O som da terra caindo.

As pessoas tem me dito, pelo menos uma vez por dia: Sinto muito.

E minha resposta tem sido, eu também. Mas nem sei se essa resposta dá conta do tamanho da minha dor.  Também sinto muito, vou sentir pela eternidade – qual a largura da eternidade ?

Pouco posso falar sobre o que sinto. Não tem nome.

Quando você estava doente , eu perguntava para quem já tinha perdido o pai o que eu ia sentir. Alguém me respondeu, um abismo. Talvez seja essa a melhor resposta. Ou a faxineira que me disse “meus pesos” talvez tenha sido a mais sábia.

Ao te ver doente, fraco, eu sentia um bisturi rasgando meu coração.

Tinha dias que mal te olhava pois não aguentava de agonia .

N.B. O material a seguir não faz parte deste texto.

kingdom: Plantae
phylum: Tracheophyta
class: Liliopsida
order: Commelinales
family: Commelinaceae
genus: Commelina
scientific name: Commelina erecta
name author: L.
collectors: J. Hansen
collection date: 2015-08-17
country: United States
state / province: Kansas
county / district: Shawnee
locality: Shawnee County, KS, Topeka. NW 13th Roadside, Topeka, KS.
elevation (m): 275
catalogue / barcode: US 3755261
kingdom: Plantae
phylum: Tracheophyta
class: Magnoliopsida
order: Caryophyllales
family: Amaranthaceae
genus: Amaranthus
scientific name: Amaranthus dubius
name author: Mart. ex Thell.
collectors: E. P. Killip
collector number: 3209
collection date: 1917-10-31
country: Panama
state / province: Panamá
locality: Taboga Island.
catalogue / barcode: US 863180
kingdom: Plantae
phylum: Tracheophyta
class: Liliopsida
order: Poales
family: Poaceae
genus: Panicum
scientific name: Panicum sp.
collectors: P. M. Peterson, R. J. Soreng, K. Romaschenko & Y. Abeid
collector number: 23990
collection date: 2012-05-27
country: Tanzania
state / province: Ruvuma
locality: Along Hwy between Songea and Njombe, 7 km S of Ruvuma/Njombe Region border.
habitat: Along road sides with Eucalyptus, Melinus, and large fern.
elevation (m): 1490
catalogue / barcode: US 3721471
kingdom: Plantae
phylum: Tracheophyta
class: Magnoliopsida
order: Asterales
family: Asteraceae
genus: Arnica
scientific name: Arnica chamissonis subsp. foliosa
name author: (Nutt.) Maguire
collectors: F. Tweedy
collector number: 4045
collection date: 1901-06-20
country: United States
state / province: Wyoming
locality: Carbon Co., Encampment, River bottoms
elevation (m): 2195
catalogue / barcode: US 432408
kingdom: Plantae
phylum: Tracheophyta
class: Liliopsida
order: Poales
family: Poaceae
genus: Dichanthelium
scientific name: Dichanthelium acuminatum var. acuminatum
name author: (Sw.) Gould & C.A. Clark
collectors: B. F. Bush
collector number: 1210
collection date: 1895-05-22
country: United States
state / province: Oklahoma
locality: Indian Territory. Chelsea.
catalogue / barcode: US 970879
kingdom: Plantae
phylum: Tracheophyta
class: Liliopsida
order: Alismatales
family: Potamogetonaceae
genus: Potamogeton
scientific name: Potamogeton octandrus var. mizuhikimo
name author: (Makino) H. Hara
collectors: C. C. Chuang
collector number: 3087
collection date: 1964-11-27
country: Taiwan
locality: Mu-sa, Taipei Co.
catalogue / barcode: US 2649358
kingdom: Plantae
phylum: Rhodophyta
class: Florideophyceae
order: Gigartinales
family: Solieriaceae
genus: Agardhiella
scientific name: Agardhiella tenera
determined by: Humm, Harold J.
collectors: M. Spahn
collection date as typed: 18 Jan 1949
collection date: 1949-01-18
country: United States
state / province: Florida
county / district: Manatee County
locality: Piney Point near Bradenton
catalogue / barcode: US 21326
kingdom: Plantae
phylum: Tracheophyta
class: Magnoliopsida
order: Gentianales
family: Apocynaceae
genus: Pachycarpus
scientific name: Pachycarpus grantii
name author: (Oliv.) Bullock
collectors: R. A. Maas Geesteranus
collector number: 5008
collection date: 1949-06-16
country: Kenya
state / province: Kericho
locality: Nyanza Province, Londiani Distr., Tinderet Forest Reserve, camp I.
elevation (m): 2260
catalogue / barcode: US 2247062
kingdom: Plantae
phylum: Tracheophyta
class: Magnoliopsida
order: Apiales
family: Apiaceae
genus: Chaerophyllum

Mas o que dói mesmo e não poder chamar seu nome , pai. Hoje ao entrar no carro fiquei chamado: “Pai, pai “ para não esquecer o tom de voz que eu usava para te chamar. Era de noite, chovia e a cidade estava daquele jeito que você odiava. Claustrofóbica, cheia de carros aflitos, zonzos, iluminada pelo vermelho dos faróis , pelo negro da noite. Enquanto chamava seu nome, dirigindo  sozinha me dei conta que nunca mais vou chamar ninguém de pai.

A palavra pai é tão pequena, mas tem uma dimensão tão grande, chega a ser impossível falar com clareza sobre que eu sinto simplesmente por não poder te chamar mais, é o tal abismo, Pai.

Meu pai. Meu pai está morto há quinze dias. Quinze dias longos. Que o oxigênio custa a chegar quando acordo – Pai não combina com morte. Como se acostuma a viver sem o maior apoio que já conheceu? É uma sensação permanente de estar mancando.

Quinze dias em que meu filho aprendeu coisas novas que você não viu, pai.

Quinze dias nos quais me lembrei, no primeiro minuto em que abri os olhos, que você não existe mais em nenhum lugar, além de minha memória.

Seu lugar na mesa está vazio.

E seu armário está colorido com suas tantas camisas e dentro dele tem uma nuvem cinza, chamada saudade.

Suas roupas estão passadas ainda, nunca mais serão amassadas, estarão eternamente endurecidas pelo ferro. Adormecidas, imóveis.

Para sempre.

A dor da perda inundou a nossa casa. E você não viu. Não estava lá para nos proteger.

Fui num velório e a menina chorou tanto quando viu o pai no caixão.

E depois para enterrá-lo ela cantou a música italiana que ele tanto gostava.

Jogou a coroa de flores com o nome da família dentro da cova, para ir junto com ele. Para aquele monte de terra ficar menos marrom, para tingir as moléculas de areia que junto com o caixão dele  iam se decompor , então se misturar com a terra do mundo todo, e a partir daí, o corpo dele era do universo , podia chegar até o deserto do saara, aquele mesmo grão de areia que por menor que fosse ainda era aquele homem. Aquele que ela chamava de pai.

E quem sabe numa ventania, esse grão de poeira entrava de novo em casa e fazia um carinho no meu rosto feito quando eu era criança.

Mas a menina era eu, o pai era você e dessa vez eu não podia te contar essa cena triste- como sempre fiz com tudo o que já me tocou nessa vida. Dessa vez eu não podia compartilhar com você  isso que vivi.

E  senti um frio, um gelo . Uma ausência intensa, parecia um ferro cortando meu peito. Eu tenho feito tudo o que sempre fiz, pai. Tenho lutado, como você faria. Esse exemplo está vivo dentro de mim. Essa parte de você é imortal. Sua garra, eu herdei.

Com ela que eu conto quando falta o ar quando vejo minha mãe chorar . Quando não sei se vou suportar.

Ou quando preciso escrever, só para desabafar.